Have you ever thought about the mdash, the long dash, \u2014 in Unicode parlance or paraphrased as — in the parlance of character entities? The odds are that you have not.  I certainly have not thought much about it, but it tripped me up this morning in the EEBO-MorphAdorner project that Phil Burns and I are engaged in.  In modern print culture, the mdash is so firmly established as a marker of word boundaries that you can dispense with spaces when using it. But what happens to tokenization when you come across such things as the following phrase in a work by Defoe:

my L&mdash;d M&mdash;&s;s of <HI>H&mdash;n</HI>’s

Here the mdash does not mark a word boundary but designates letters deliberately left out.  How do you tell the stupid machine that this phrase consists of five rather than eleven tokens? It is trickier than you think. You can start by telling the machine that an mdash marks a word boundary unless it is

a) preceded by a capital that is preceded by a word boundary marker and
b)  followed by one or at most two lower-case characters before the next  word boundary marker.

Then you keep your fingers crossed that this will cover enough of the cases and that the residue will fall within an acceptable margin of error for machine-based tokenization.

That’s what I did, and I am still keeping my fingers crossed.  But along the way I discovered some interesting fact(oid)s about mdashes.   To be precise, about mdashes, as they appear in the TCP transcriptions. I take it on faith that  mdashes in a TCP text represent printed mdashes sufficiently often to base plausible arguments on their distribution.

There are very few mdashes before 1590: they appear in just 11 or 0.3% of 3,342 texts published before that date. That makes you wonder whether those rare mdashes really are mdashes in our sense. And a look at some page images suggests that they are not or only dubiously so. There are horizontal lines (and in one case a short diagonal slash) of uncertain function   You find them in 1% of texts of the 1590’s. Around 1600 you see uses that are recognizably mdash-like. For instance, in Jonson’s Every Many Out of His Humor incomplete utterances trail off in an mdash.
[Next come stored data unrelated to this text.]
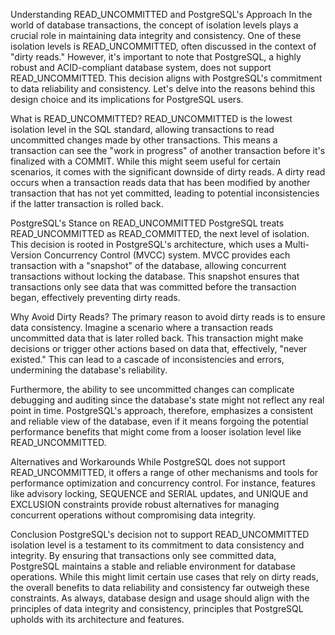 Understanding READ_UNCOMMITTED and PostgreSQL's Approach
In the world of database transactions, the concept of isolation levels plays a crucial role in maintaining data integrity and consistency. One of these isolation levels is READ_UNCOMMITTED, often discussed in the context of "dirty reads." However, it's important to note that PostgreSQL, a highly robust and ACID-compliant database system, does not support READ_UNCOMMITTED. This decision aligns with PostgreSQL's commitment to data reliability and consistency. Let's delve into the reasons behind this design choice and its implications for PostgreSQL users.

What is READ_UNCOMMITTED?
READ_UNCOMMITTED is the lowest isolation level in the SQL standard, allowing transactions to read uncommitted changes made by other transactions. This means a transaction can see the "work in progress" of another transaction before it's finalized with a COMMIT. While this might seem useful for certain scenarios, it comes with the significant downside of dirty reads. A dirty read occurs when a transaction reads data that has been modified by another transaction that has not yet committed, leading to potential inconsistencies if the latter transaction is rolled back.

PostgreSQL's Stance on READ_UNCOMMITTED
PostgreSQL treats READ_UNCOMMITTED as READ_COMMITTED, the next level of isolation. This decision is rooted in PostgreSQL's architecture, which uses a Multi-Version Concurrency Control (MVCC) system. MVCC provides each transaction with a "snapshot" of the database, allowing concurrent transactions without locking the database. This snapshot ensures that transactions only see data that was committed before the transaction began, effectively preventing dirty reads.

Why Avoid Dirty Reads?
The primary reason to avoid dirty reads is to ensure data consistency. Imagine a scenario where a transaction reads uncommitted data that is later rolled back. This transaction might make decisions or trigger other actions based on data that, effectively, "never existed." This can lead to a cascade of inconsistencies and errors, undermining the database's reliability.

Furthermore, the ability to see uncommitted changes can complicate debugging and auditing since the database's state might not reflect any real point in time. PostgreSQL's approach, therefore, emphasizes a consistent and reliable view of the database, even if it means forgoing the potential performance benefits that might come from a looser isolation level like READ_UNCOMMITTED.

Alternatives and Workarounds
While PostgreSQL does not support READ_UNCOMMITTED, it offers a range of other mechanisms and tools for performance optimization and concurrency control. For instance, features like advisory locking, SEQUENCE and SERIAL updates, and UNIQUE and EXCLUSION constraints provide robust alternatives for managing concurrent operations without compromising data integrity.

Conclusion
PostgreSQL's decision not to support READ_UNCOMMITTED isolation level is a testament to its commitment to data consistency and integrity. By ensuring that transactions only see committed data, PostgreSQL maintains a stable and reliable environment for database operations. While this might limit certain use cases that rely on dirty reads, the overall benefits to data reliability and consistency far outweigh these constraints. As always, database design and usage should align with the principles of data integrity and consistency, principles that PostgreSQL upholds with its architecture and features.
Between 1600 and 1630 mdashes occur in ~7% of texts. Then you have a steady rise from 13% in the 1630’s to 21% in the 1690’s. Except for the 1640’s, where mdashes are found only in 5% of the texts.

Which makes you wonder whether the mdash is a marker of conversation and politesse  with its concomitant ellipses, evasions, and little or not so little hypocrisies. Not much use for them in times of Civil War. At a very practical level, mdashes are common in plays, and plays were not a big genre of the 1640’s.

This little exercise in scalable reading is based on 44,000 TCP texts and an hour’s work with simple Python scripts. It is a much more time-consuming task to look at actual EEBO page images and figure out whether an mdash is an mdash in our sense.  You can carry the exercise forward into the 18th century. There are only some 2,000 TCP texts– a much more limited selection, probably biased towards the canonical and literary. The data are not random or large enough to make much sense of a breakdown by decade.  But it is certainly telling that mdashes are found in 1520 or more than two thirds of all the 18th century TCP texts.

It may be stretching the point to think of the mdash as an indicator of politesse  in a broad cultural sense. At the minimum, however, its relative frequency is a surprisingly accurator indicator of the kinds of words, phrases, and syntactic constructions likely to be found or not found in a text.  I am tempted to spend a little more time following the fortunes of the punctuation mark for which the Germans have the charming word Gedankenstrich  or ‘thought-dash’ But I’d better stick to the tedious but necessary task of checking whether the dumb machine gets good enough instructions to get tokenization right often enough.